Data shown: Begin
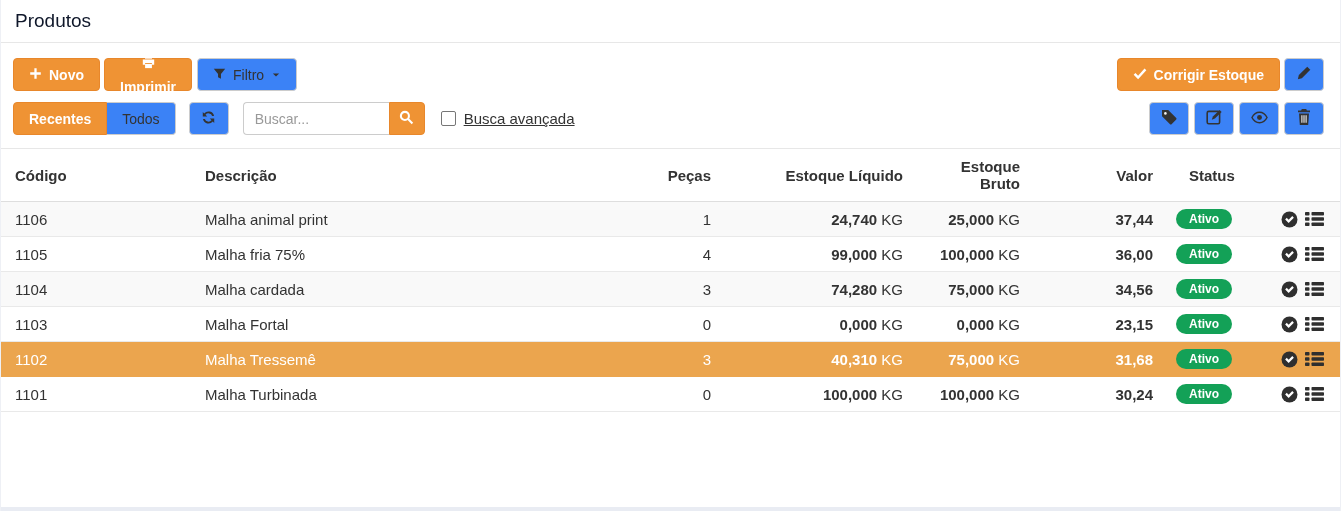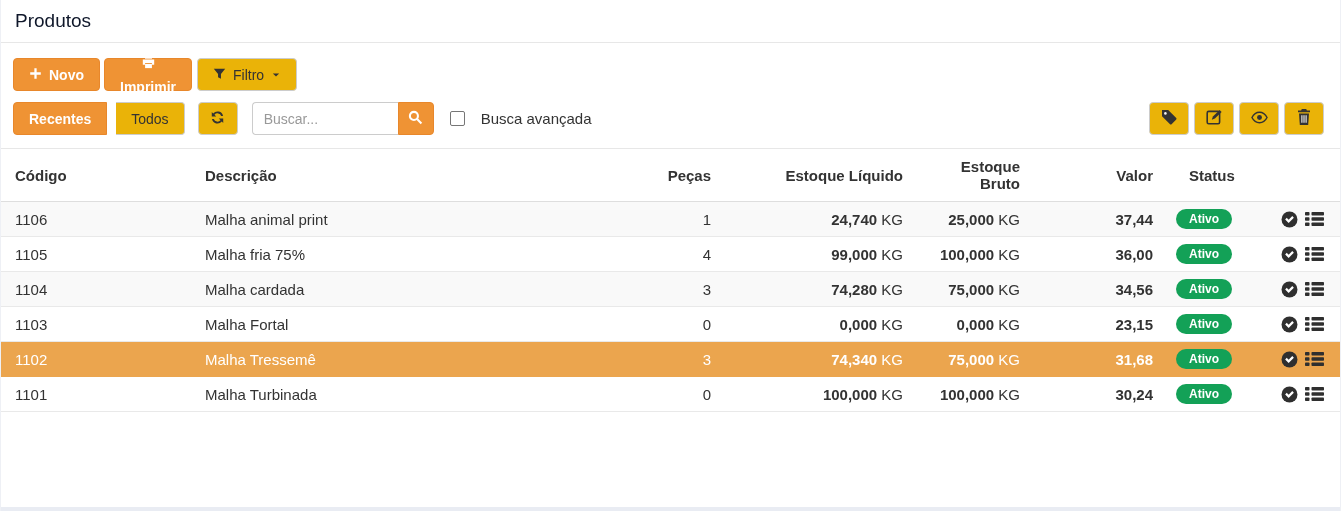"Filtro" .btn { background: #eab308 -> #3b82f6 }
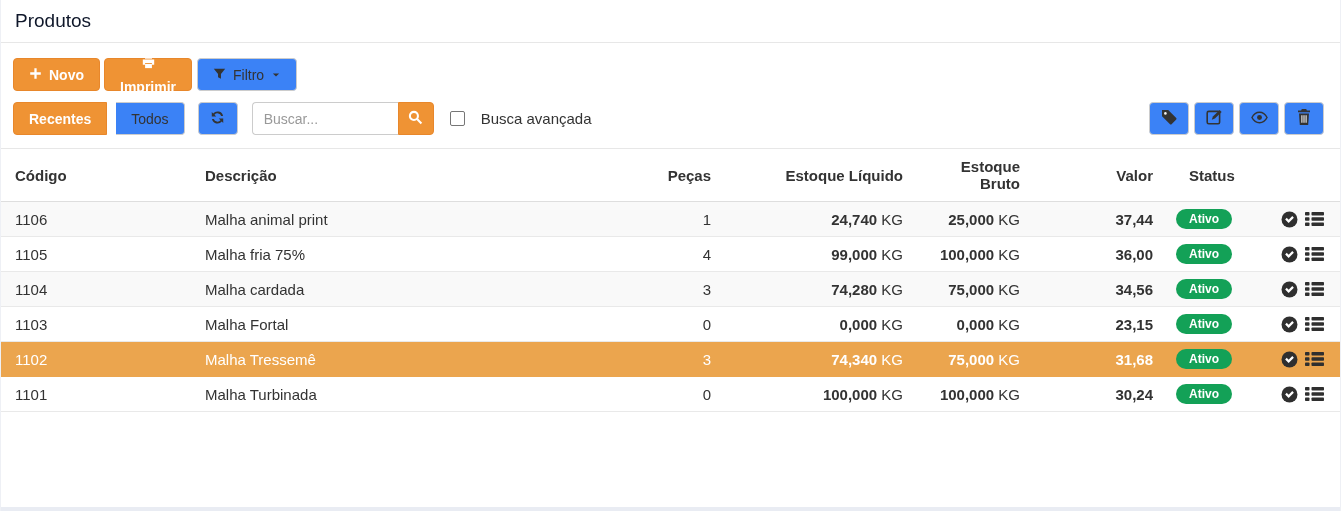"Corrigir Estoque" div.group { html: none -> <div> <button> <span> <svg> <path></path> </svg> </span> <span>Corrigir Estoque</span> </button> <button> <span> <svg> <path></path> </svg> </span> </button> </div> }
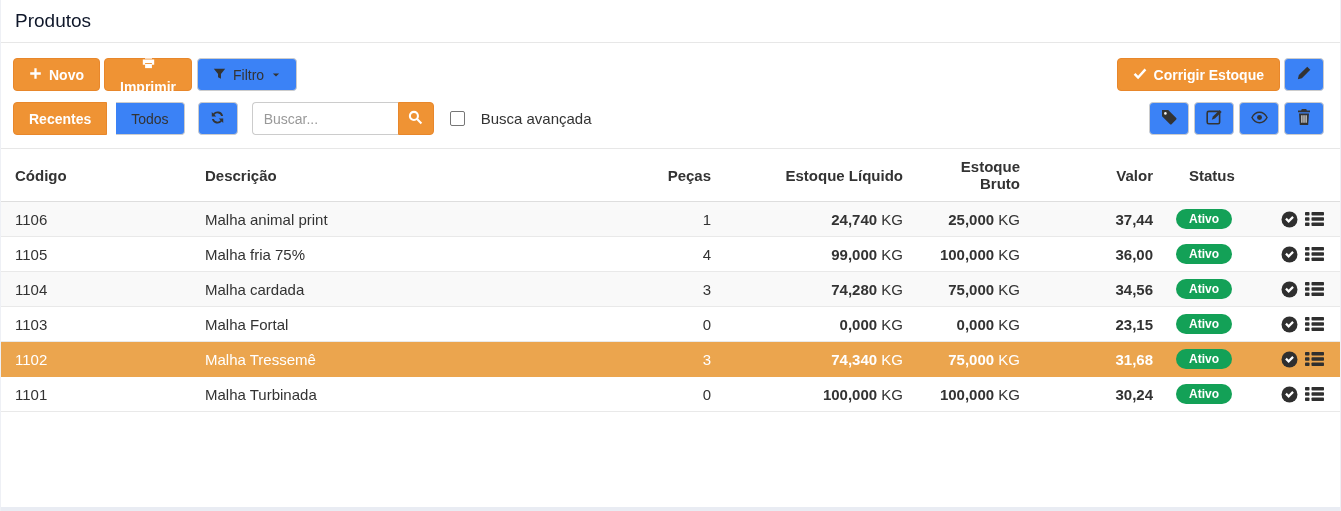"Recentes" .btn-group { gap: 9px -> none }
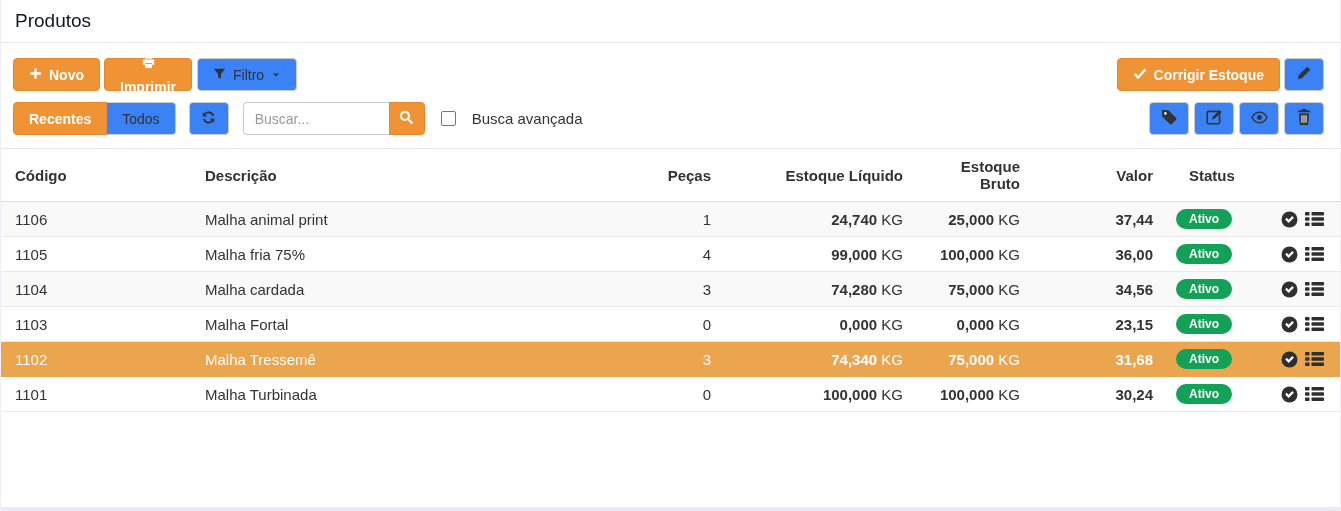"Busca avançada" .checkbox-wrap { gap: 16px -> 8px; text-decoration: none -> underline }
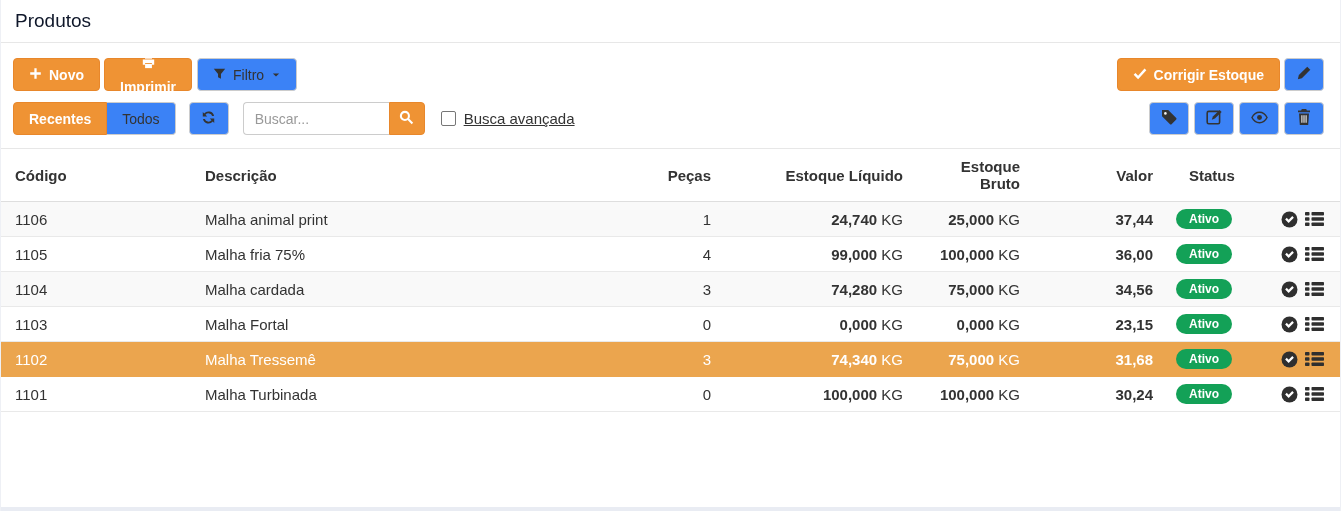"74,340" span.num { text: 74,340 -> 40,310 }
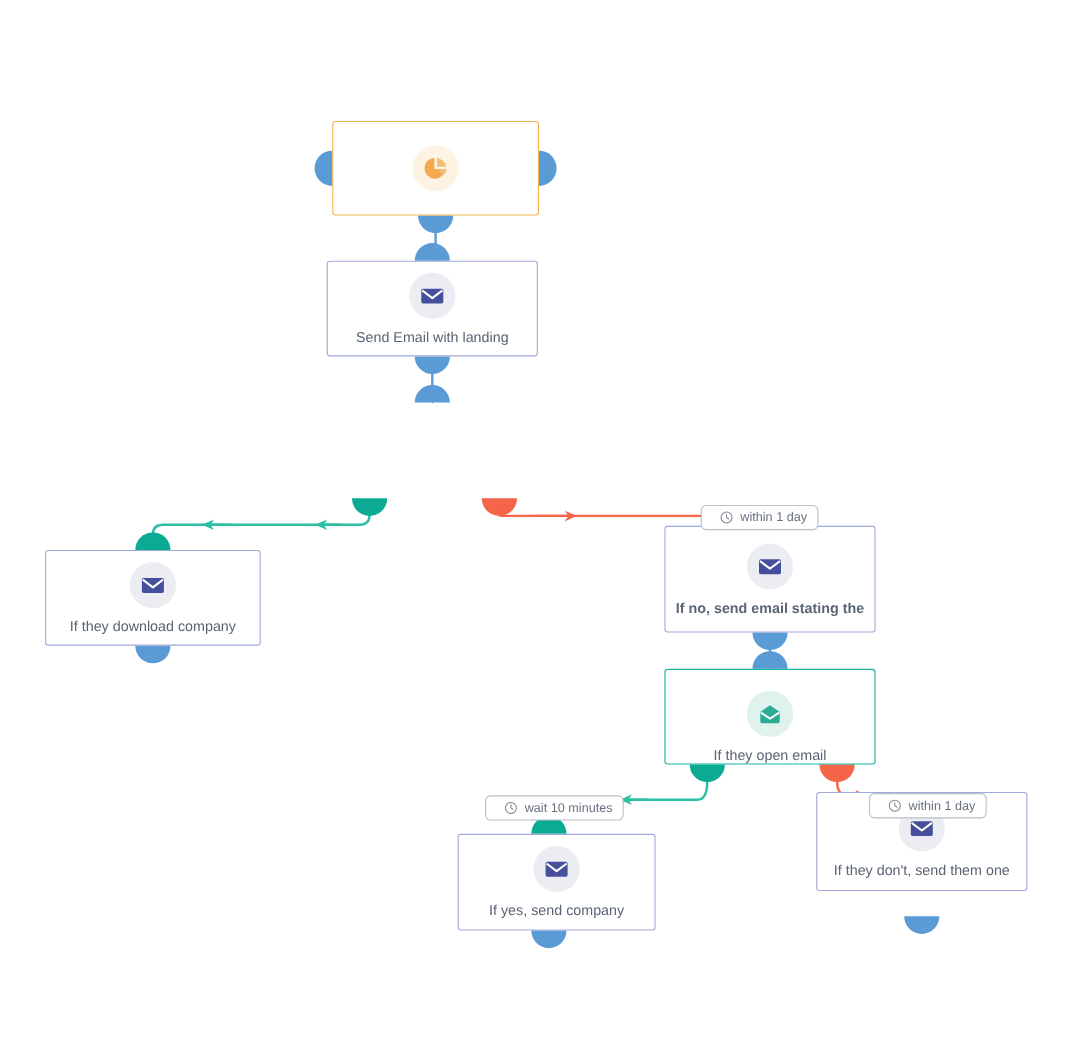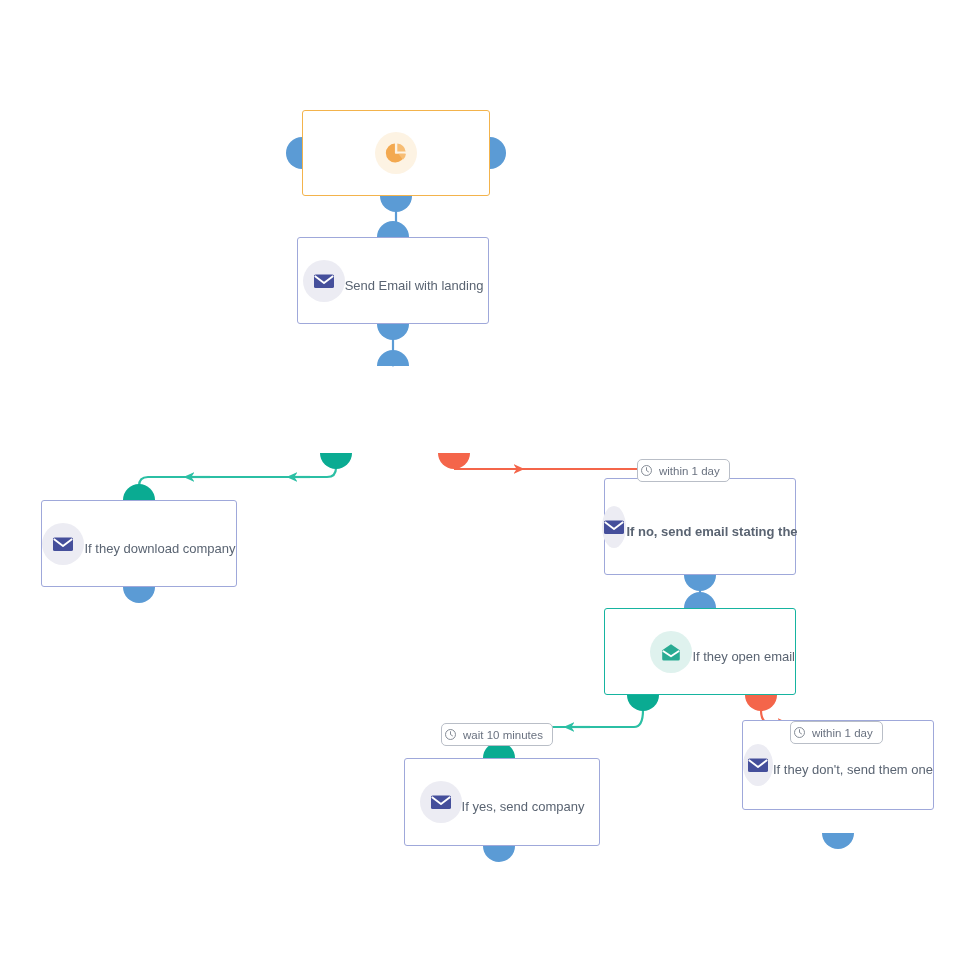"Send Email with landing" .node { flex-direction: row -> column }
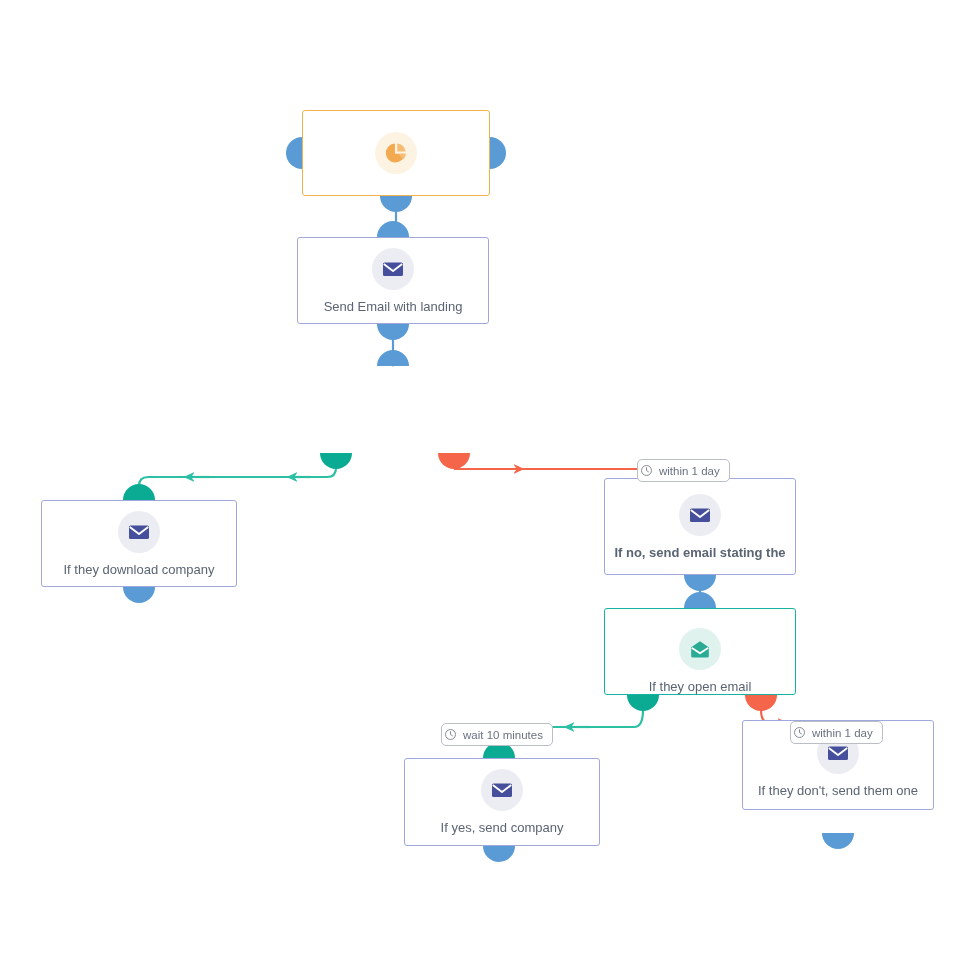"within 1 day" .badge { padding: 0 9px 0 2px -> 0 9px 0 16px }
Data shown: End
• _Task directions_
Restate exactly, please, only the lines between the start of the data and the line containing "gap: 9px ->", both ends included, skipping the pictures.

• _Written solution_
"Filtro" .btn { background: #eab308 -> #3b82f6 }
"Corrigir Estoque" div.group { html: none -> <div> <button> <span> <svg> <path></path> </svg> </span> <span>Corrigir Estoque</span> </button> <button> <span> <svg> <path></path> </svg> </span> </button> </div> }
"Recentes" .btn-group { gap: 9px -> none }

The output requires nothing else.